Method: In this paper, we propose a novel deep learning architecture labeled “CAAF” (Cross-Attention and Adaptive Fusion) that leverages two different but equally powerful convolutional models – DenseNet121 and EfficientNet-B4 – which are both augmented with channel-spatial attention and bidirectional cross-attention to allow for information sharing between different representations. The model was trained on a dataset of fetal brain ultrasound images obtained from Roboflow (CC BY 4.0) using a stratified 5-fold cross-validation structure to test its performance on four different classes of VM ranging from normal to severe.

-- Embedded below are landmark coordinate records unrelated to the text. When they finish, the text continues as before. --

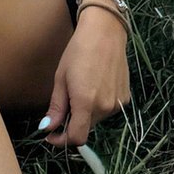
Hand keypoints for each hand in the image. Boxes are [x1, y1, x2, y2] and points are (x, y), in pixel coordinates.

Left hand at [39, 7, 130, 146]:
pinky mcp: (126, 98)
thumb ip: (56, 107)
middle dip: (72, 122)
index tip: (52, 135)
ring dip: (85, 113)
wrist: (105, 32)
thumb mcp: (61, 78)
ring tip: (81, 88)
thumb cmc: (78, 51)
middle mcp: (105, 107)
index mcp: (86, 103)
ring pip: (96, 120)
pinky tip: (95, 85)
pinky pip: (108, 110)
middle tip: (64, 103)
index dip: (63, 141)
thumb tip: (47, 128)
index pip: (77, 138)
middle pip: (85, 128)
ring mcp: (118, 103)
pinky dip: (98, 105)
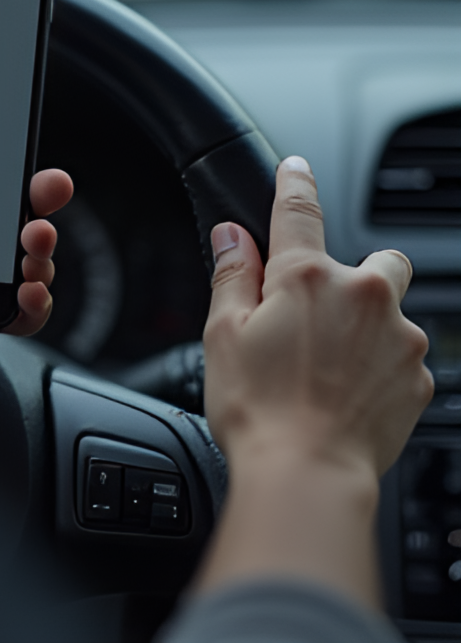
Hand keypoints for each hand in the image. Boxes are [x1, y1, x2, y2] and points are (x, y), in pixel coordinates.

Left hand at [0, 142, 73, 407]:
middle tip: (37, 224)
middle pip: (30, 220)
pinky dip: (33, 310)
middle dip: (45, 216)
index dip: (33, 180)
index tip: (48, 179)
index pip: (3, 182)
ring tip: (28, 264)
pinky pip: (20, 315)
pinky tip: (26, 299)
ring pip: (34, 265)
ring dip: (43, 263)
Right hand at [196, 155, 433, 606]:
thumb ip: (233, 275)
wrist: (307, 476)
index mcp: (305, 278)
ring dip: (370, 322)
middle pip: (377, 259)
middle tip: (321, 309)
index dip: (295, 183)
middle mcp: (362, 296)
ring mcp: (399, 338)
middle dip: (356, 272)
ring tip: (330, 363)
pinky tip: (348, 391)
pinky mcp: (420, 379)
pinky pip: (406, 356)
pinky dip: (382, 364)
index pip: (299, 210)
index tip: (296, 168)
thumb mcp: (224, 333)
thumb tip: (231, 236)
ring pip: (395, 309)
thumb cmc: (257, 408)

Due to the absence of explicit patient identifiers in the publicly available ultrasound dataset, cross-validation was performed at the image level. This limitation is acknowledged, and future work will incorporate patient-wise evaluation when metadata becomes available. The model was then assessed against other state-of-the-art models using accuracy, precision, recall, F1-score, Receiver Operating Characteristic-Area Under the Curve (ROC-AUC) curve, and kappa coefficient.

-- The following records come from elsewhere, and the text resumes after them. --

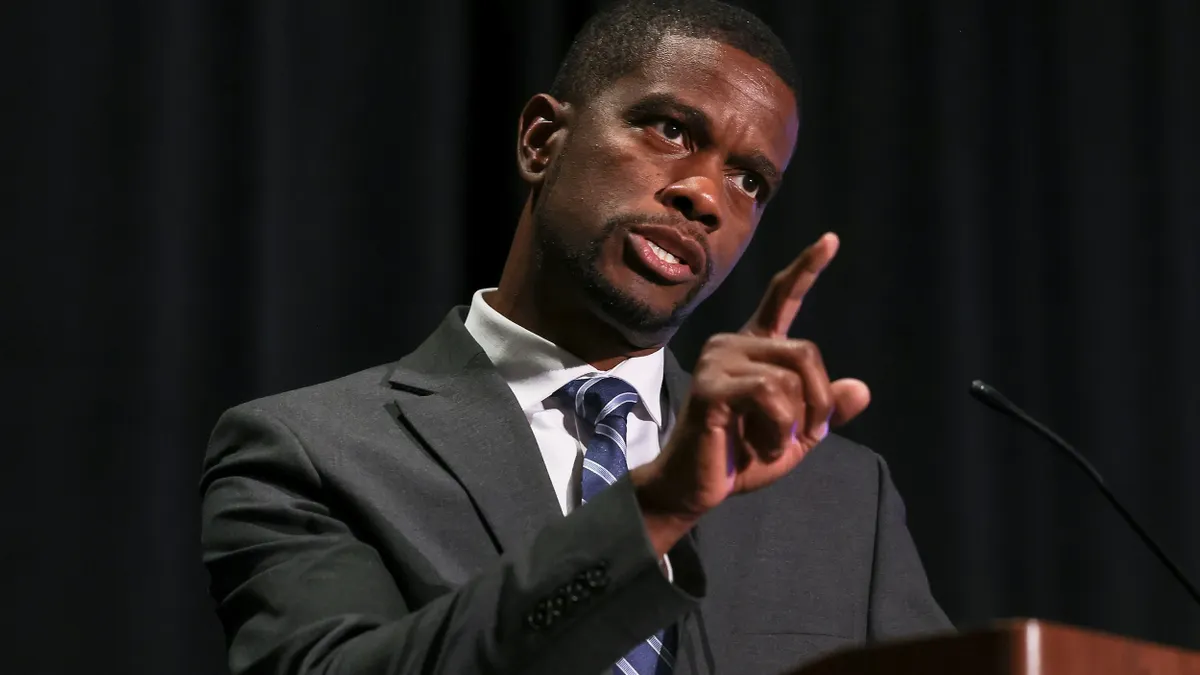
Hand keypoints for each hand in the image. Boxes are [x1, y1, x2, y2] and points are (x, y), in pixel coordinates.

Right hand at [631, 233, 871, 554]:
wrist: (696, 488)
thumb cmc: (741, 458)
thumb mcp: (797, 436)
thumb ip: (826, 411)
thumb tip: (861, 388)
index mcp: (755, 349)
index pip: (783, 299)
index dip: (807, 269)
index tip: (831, 239)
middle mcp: (734, 344)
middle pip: (805, 352)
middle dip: (818, 401)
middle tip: (802, 435)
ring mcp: (719, 362)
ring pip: (790, 377)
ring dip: (795, 422)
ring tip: (769, 443)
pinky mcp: (711, 386)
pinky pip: (769, 395)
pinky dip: (779, 429)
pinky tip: (760, 446)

Results: In total, across all 5-fold cross-validation folds, CAAF achieved a mean classification accuracy of 97.14% ± 2.29%, a Cohen’s Kappa of 0.9606 ± 0.0316, a macro F1-score of 0.9896, and a macro-averaged Receiver Operating Characteristic-Area Under the Curve ROC-AUC approaching 1.00, outperforming all baselines, including DenseNet121 with a classification accuracy of 84.9% and a DenseNet–EfficientNet fusion approach with a classification accuracy of 95.7%. In final testing, the model reached a peak accuracy of 98.92% and a test Cohen’s Kappa of 0.9856 with near-perfect sensitivity (1.00) for moderate and severe cases. To ensure generalizability, the framework was further validated on the Zenodo dataset (n = 597), maintaining high predictive stability with a mean confidence of 0.8982 and a low predictive entropy of 0.2611. Gradient Weighted Class Activation Maps were also employed to validate that the newly developed framework consistently localized clinically significant anatomical structures, particularly the lateral ventricles.

Conclusion: Thus, by leveraging the benefits of cross-attention-based interaction of features and adaptive fusion in a lightweight model, CAAF is shown to be an effective, stable, and interpretable model in the context of fetal VM detection.